Friday, May 27, 2011

Greece ‘Cheated’ to Join Euro, Former ECB Economist Otmar Issing Says

May 27, 2011

Greece was only able to join the euro through deception and the currency bloc’s leaders have been “too polite” ever since to deploy adequate sanctions that could have averted the region’s debt crisis, former European Central Bank Chief Economist Otmar Issing said.

“When I worked for the ECB, I suffered every time countries didn’t meet the criteria,” Issing, 75, said in an interview in Copenhagen yesterday. “Greece cheated to get in, and it’s difficult to know how we should deal with cheaters.”

Issing, who joined the ECB a year before the euro’s inception in 1999 and stayed there until 2006, warned yesterday that Greece will probably be unable to honor its debts as it grapples with insolvency.
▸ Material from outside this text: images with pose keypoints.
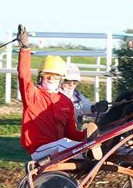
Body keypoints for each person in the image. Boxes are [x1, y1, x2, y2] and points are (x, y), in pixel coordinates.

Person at [16, 24, 98, 161]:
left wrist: (86, 135)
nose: (51, 80)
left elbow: (71, 133)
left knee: (67, 142)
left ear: (61, 79)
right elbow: (24, 76)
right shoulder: (32, 95)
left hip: (61, 147)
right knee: (63, 143)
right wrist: (25, 49)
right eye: (48, 76)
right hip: (39, 150)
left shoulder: (65, 102)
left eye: (55, 77)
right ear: (41, 77)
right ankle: (88, 154)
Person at [59, 63, 109, 129]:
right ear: (62, 80)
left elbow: (86, 105)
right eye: (68, 81)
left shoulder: (76, 95)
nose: (71, 84)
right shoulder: (56, 94)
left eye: (74, 82)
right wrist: (92, 108)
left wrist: (99, 109)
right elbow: (73, 110)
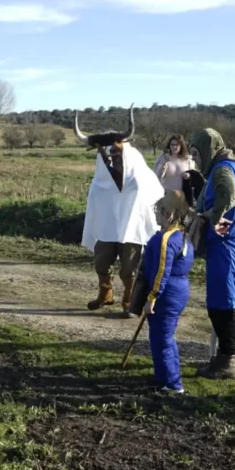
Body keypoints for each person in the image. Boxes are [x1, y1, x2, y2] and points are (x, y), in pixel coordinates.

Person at [76, 105, 166, 317]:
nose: (110, 158)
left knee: (129, 267)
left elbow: (152, 193)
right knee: (102, 261)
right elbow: (96, 197)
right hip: (107, 226)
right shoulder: (100, 179)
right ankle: (105, 294)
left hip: (131, 225)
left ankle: (129, 299)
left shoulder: (138, 172)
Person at [192, 128, 235, 380]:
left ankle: (226, 360)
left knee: (221, 302)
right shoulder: (230, 164)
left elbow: (226, 193)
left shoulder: (223, 169)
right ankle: (231, 357)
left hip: (225, 244)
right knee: (226, 300)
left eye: (197, 153)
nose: (195, 159)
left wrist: (214, 218)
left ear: (209, 149)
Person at [142, 190, 195, 394]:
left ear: (166, 212)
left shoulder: (165, 239)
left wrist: (152, 298)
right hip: (179, 290)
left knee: (161, 339)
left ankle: (172, 384)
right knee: (166, 337)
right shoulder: (183, 236)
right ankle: (164, 377)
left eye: (157, 211)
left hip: (167, 293)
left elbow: (161, 271)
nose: (155, 216)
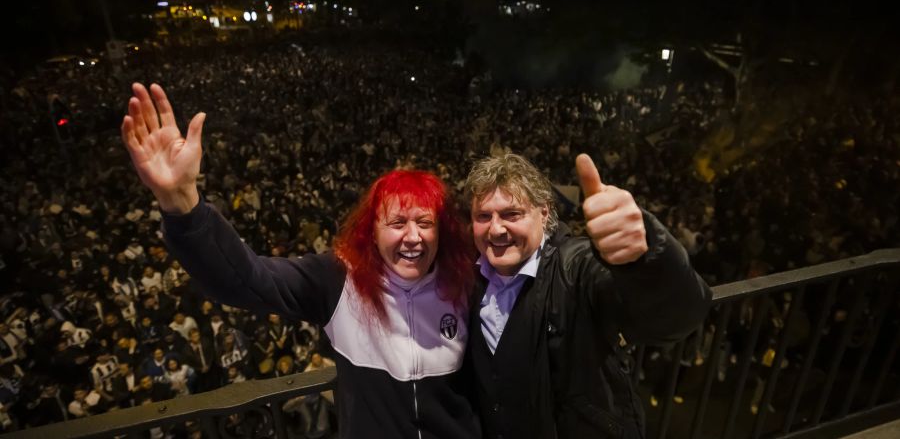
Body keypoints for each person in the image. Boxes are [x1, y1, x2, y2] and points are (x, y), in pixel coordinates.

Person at [120, 83, 479, 438]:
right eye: (397, 223)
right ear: (372, 232)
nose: (413, 237)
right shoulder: (339, 280)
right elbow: (244, 279)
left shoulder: (464, 283)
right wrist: (182, 204)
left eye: (425, 223)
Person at [463, 152, 712, 439]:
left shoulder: (577, 265)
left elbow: (678, 315)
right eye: (483, 216)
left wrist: (644, 257)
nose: (495, 228)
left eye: (511, 214)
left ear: (543, 214)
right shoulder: (469, 277)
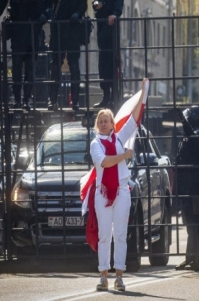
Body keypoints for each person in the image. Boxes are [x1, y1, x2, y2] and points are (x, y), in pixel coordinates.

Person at [90, 78, 148, 291]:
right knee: (105, 234)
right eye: (101, 121)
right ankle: (103, 275)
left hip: (122, 190)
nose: (104, 123)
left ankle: (120, 276)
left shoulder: (120, 138)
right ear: (98, 125)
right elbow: (104, 162)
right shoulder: (95, 144)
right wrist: (124, 155)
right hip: (103, 193)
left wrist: (143, 92)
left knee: (120, 234)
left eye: (107, 120)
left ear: (114, 124)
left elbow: (134, 118)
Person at [45, 0, 89, 111]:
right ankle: (52, 100)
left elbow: (83, 4)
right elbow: (46, 2)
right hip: (57, 30)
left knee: (74, 65)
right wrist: (48, 12)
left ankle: (75, 101)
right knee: (55, 65)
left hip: (73, 30)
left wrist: (77, 14)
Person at [174, 106, 199, 272]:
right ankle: (190, 258)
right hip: (186, 187)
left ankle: (196, 259)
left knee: (195, 224)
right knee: (190, 224)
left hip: (194, 187)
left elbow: (191, 136)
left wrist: (181, 117)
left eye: (187, 119)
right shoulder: (191, 135)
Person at [92, 0, 124, 108]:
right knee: (103, 60)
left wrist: (115, 14)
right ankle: (105, 95)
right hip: (101, 24)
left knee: (113, 60)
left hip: (112, 25)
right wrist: (96, 4)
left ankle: (113, 96)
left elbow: (119, 0)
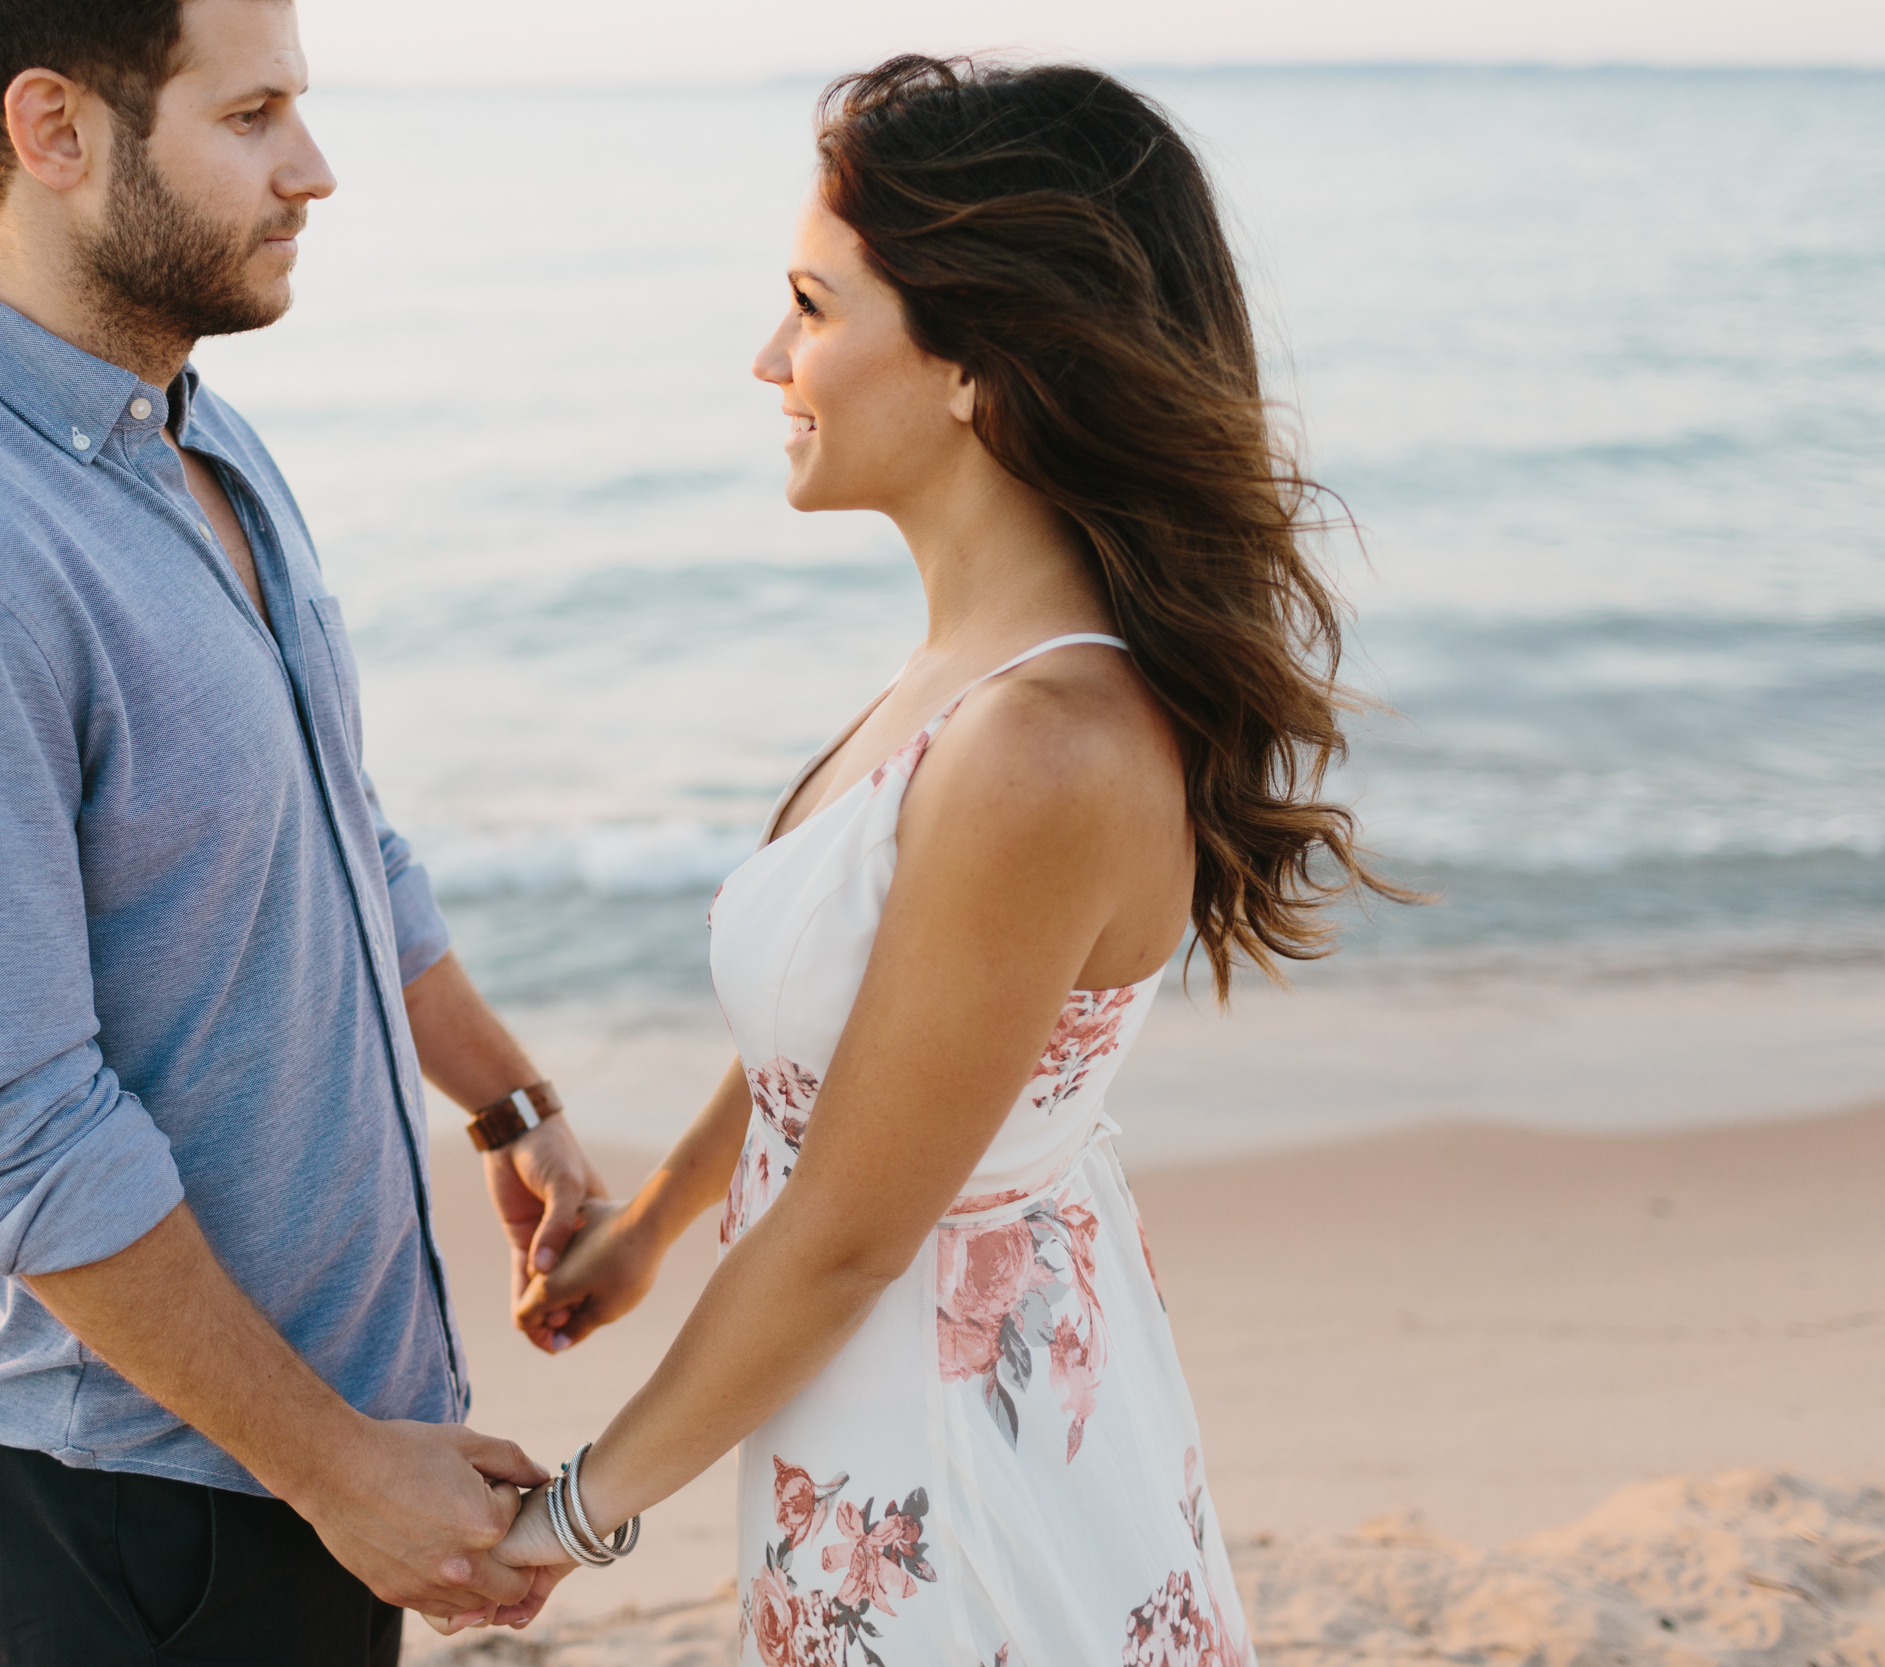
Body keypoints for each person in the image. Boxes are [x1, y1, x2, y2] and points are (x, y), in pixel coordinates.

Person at [472, 56, 1410, 1661]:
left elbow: (845, 1234)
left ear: (979, 364)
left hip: (950, 1469)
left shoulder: (1041, 747)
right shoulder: (977, 673)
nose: (770, 356)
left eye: (813, 307)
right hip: (891, 1407)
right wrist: (659, 1219)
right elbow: (866, 1025)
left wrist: (565, 1517)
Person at [0, 0, 604, 1657]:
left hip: (308, 1456)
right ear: (56, 131)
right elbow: (17, 1135)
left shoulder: (192, 430)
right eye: (254, 114)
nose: (316, 169)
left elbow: (337, 834)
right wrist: (340, 1470)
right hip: (145, 1502)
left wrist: (509, 1105)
The country’s repayment ability remains questionable even after the government endorsed an accelerated asset-sale plan and a package of budget cuts necessary to draw a fifth tranche of its bailout, he said.

Issing said he blames an absence of adequate sanctions for the currency bloc’s current condition, which he called “critical” at an event yesterday hosted by Nykredit A/S.

“There should have been better monitoring, better scrutiny and more sanctioning,” he said in the interview. “This crisis wasn’t unavoidable.”

The cost to insure Greek debt against default rose to a record this week and the yield on the nation’s 2-year and 10- year bonds increased the most since the euro was introduced in 1999. Yields on Greek 10-year bonds have more than doubled since the country obtained a 110 billion-euro ($156 billion) bailout from the European Union, the International Monetary Fund and the ECB just over a year ago.